C’est Canal + qui a tout changé. Nous, on était le club de la capitale, mais disons que quand Canal + est arrivé, ce n’était plus le même club médiatiquement. Mais il ne faut pas oublier que ce qui a été fait après, c’est avant tout grâce à tout ce que Francis Borelli a fait dans les années 80. Le PSG est un club qui a vécu avant cette ère-là et c’est dommage de ne pas s’en souvenir.
Tu trouves des ressemblances entre ton PSG et celui du Qatar ?
Comme je l’ai dit, pour moi, ce sont deux clubs complètement différents. Mais si je dois trouver un point commun, je dirais que nous étions tous les deux des équipes collectivement fortes avec des joueurs supérieurs à des postes clés.

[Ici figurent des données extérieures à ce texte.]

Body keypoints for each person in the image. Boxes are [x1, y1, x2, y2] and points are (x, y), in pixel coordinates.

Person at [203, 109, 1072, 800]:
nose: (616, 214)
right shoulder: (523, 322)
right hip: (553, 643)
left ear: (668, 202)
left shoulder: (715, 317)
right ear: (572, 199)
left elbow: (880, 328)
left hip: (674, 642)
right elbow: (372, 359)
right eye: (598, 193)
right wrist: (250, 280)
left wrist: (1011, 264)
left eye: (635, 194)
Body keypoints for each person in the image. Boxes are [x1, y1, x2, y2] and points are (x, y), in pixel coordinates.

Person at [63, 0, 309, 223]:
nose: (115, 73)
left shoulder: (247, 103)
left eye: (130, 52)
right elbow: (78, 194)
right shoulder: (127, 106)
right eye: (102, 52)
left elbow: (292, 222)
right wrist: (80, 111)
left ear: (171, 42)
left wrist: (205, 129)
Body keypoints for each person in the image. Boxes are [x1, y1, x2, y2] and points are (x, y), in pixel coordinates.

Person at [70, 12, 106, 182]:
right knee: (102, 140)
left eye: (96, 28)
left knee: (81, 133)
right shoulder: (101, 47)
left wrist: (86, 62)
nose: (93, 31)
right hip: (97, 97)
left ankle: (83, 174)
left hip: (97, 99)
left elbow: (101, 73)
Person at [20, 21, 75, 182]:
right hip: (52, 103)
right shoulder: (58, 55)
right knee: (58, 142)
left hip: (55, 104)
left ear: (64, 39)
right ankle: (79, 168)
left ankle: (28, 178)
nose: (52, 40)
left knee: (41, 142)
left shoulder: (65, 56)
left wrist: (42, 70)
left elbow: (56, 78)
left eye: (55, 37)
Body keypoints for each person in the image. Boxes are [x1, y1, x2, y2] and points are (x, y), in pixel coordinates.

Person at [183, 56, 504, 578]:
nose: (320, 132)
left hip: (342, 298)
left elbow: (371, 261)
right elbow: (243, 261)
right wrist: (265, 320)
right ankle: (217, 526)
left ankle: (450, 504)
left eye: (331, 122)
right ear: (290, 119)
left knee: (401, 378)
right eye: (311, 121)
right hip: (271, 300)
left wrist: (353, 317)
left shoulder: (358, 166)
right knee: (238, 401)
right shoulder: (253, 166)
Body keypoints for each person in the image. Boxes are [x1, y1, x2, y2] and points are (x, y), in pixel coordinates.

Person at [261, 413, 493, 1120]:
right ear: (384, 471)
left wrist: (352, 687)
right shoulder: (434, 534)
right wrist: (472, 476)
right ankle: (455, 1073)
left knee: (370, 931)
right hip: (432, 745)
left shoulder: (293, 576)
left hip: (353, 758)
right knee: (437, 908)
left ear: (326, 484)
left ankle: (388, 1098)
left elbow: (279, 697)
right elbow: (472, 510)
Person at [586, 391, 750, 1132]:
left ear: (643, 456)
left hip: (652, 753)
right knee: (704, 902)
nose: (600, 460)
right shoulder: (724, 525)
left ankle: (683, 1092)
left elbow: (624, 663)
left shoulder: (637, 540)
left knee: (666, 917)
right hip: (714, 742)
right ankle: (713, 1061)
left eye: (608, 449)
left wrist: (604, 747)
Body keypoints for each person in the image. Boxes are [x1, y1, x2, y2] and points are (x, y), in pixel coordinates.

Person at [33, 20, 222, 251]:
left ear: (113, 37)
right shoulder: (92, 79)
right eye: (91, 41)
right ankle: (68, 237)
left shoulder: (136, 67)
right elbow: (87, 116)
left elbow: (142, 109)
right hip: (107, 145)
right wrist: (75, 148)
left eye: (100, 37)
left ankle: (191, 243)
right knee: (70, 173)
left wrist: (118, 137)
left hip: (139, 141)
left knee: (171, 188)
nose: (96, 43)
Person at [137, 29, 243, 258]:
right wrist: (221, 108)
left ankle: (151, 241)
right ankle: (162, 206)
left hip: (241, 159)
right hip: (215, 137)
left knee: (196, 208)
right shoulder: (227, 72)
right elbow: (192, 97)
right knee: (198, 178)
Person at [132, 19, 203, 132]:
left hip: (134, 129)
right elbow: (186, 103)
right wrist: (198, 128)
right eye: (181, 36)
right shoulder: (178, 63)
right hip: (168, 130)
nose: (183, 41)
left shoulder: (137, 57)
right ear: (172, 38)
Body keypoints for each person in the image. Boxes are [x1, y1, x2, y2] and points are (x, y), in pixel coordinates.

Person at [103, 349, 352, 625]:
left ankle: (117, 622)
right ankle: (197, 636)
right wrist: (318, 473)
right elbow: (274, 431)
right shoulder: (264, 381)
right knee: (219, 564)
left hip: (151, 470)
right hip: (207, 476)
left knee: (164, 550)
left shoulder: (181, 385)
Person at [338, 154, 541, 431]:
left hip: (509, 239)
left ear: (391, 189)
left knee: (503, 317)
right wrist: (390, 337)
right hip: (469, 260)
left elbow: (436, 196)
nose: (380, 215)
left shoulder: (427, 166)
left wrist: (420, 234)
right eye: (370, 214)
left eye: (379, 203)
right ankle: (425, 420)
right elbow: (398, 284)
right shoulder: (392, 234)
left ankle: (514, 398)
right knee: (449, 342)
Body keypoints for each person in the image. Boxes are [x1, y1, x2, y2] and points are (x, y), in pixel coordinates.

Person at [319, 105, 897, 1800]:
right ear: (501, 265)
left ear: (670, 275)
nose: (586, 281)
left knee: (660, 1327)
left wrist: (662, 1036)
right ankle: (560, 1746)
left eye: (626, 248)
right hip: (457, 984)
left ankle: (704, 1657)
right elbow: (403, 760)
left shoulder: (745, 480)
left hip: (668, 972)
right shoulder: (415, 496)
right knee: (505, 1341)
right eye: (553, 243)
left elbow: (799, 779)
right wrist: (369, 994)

Aujourd’hui, de par ma position sur le terrain, je dois avouer que j’ai un faible pour Marco Verratti, Thiago Motta et Blaise Matuidi… Ce sont trois joueurs hyper importants qu’on voit peut-être un peu moins que d’autres… Surtout en ce qui concerne Blaise, qui a franchi un pallier et qui fait maintenant des différences cruciales. J’aime les joueurs à son image, qui ont l’esprit club qui se donnent pour l’équilibre d’équipe.
Penses-tu que la domination du PSG soit irrévocable dans les prochaines années ?
Je le pense sincèrement, à moins que Monaco n’investisse énormément. Mais même dans ce cas, leur gros handicap, c’est qu’ils n’ont pas de stade ni le public pour pouvoir être très forts pendant tout un championnat. Si le président Khelaifi continue de faire les efforts en vue de gagner la Ligue des champions, je ne vois pas comment quiconque pourra rivaliser dans les années à venir. Aujourd’hui, en France, il y a deux clubs et les autres vont continuer à être dans un autre championnat. Si un exploit occasionnel reste toujours possible, sur la totalité des matchs, aucun ne pourra rivaliser.